NEWS & OBSERVER – McCrory changes language to urge UNC system change
Gov. Pat McCrory told the UNC Board of Governors on Thursday that the status quo is no longer acceptable in the operation and funding of education in North Carolina.
“My goal is to continue to have the brand of our university system be the first rate brand in the nation and in the world,” he said. “It’s going to be crucial to our economic development, but that also means we’ve got to change some things. And that’s not change for the sake of change.

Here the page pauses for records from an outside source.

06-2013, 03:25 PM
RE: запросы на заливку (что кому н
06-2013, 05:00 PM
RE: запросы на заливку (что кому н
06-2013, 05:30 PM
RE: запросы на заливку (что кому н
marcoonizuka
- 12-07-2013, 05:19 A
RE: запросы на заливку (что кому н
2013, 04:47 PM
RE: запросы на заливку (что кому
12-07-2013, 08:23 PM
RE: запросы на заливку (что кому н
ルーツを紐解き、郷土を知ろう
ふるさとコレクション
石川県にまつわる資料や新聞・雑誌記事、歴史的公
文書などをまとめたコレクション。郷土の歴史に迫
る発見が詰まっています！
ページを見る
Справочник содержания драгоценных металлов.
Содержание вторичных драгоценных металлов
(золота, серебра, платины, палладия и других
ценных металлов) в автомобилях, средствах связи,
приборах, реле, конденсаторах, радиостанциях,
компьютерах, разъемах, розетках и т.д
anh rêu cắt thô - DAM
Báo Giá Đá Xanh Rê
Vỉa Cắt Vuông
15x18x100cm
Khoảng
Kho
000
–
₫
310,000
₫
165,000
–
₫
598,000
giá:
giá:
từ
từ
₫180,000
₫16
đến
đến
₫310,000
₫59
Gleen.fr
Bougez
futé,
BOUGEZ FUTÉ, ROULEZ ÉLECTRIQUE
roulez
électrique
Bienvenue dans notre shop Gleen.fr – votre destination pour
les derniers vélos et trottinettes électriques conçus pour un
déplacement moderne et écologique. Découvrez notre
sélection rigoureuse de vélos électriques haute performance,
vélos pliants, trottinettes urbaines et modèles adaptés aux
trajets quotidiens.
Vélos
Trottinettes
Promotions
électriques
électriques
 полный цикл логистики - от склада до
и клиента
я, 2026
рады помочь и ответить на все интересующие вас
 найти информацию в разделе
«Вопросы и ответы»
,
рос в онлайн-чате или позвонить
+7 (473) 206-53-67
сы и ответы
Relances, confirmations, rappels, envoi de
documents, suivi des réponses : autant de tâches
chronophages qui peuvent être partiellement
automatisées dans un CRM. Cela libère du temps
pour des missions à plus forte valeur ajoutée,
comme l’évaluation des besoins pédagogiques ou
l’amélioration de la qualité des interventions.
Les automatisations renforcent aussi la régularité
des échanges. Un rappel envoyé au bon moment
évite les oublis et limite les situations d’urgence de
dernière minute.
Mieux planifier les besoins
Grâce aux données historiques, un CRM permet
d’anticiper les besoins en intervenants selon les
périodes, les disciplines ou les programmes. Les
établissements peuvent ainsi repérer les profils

It’s change just like the private sector has to do with their customers and their products every single day.”
THE DAILY TAR HEEL – Dartmouth College’s Carol Folt is UNC’s chancellor pick
For the first time in 224 years, UNC’s top leadership role will likely be held by a woman.
According to three sources familiar with the chancellor search, UNC-system President Thomas Ross will nominate Carol Folt, the interim president at Dartmouth College, for the chancellor position today.
WINSTON-SALEM JOURNAL – Bill would drop N.C. corporate income tax from highest to lowest in Southeast
A group of four North Carolina House Republicans, including Forsyth Rep. Debra Conrad, have introduced a bill that would make the state’s corporate income tax the lowest in the Southeast for most companies.
ASHEVILLE CITIZEN-TIMES – Water bill moves forward
A bill that would force the transfer of Asheville’s water system to the Metropolitan Sewerage District passed the N.C. House this afternoon on a second reading.
The bill, called “Regionalization of Public Utilities,” doesn’t mention Asheville by name, but the effect is a transfer of Asheville’s water system to MSD. The city would receive no compensation for its assets.
WINSTON-SALEM JOURNAL – Senate OKs hiking maximum NC speed limit to 75 mph
An effort to raise the maximum possible speed limit on North Carolina roads to 75 mph has raced through the state Senate.
The chamber voted overwhelmingly Thursday to give the state Department of Transportation authority to set speed limits that high for some interstates and other limited-access highways. The bill now goes to the House.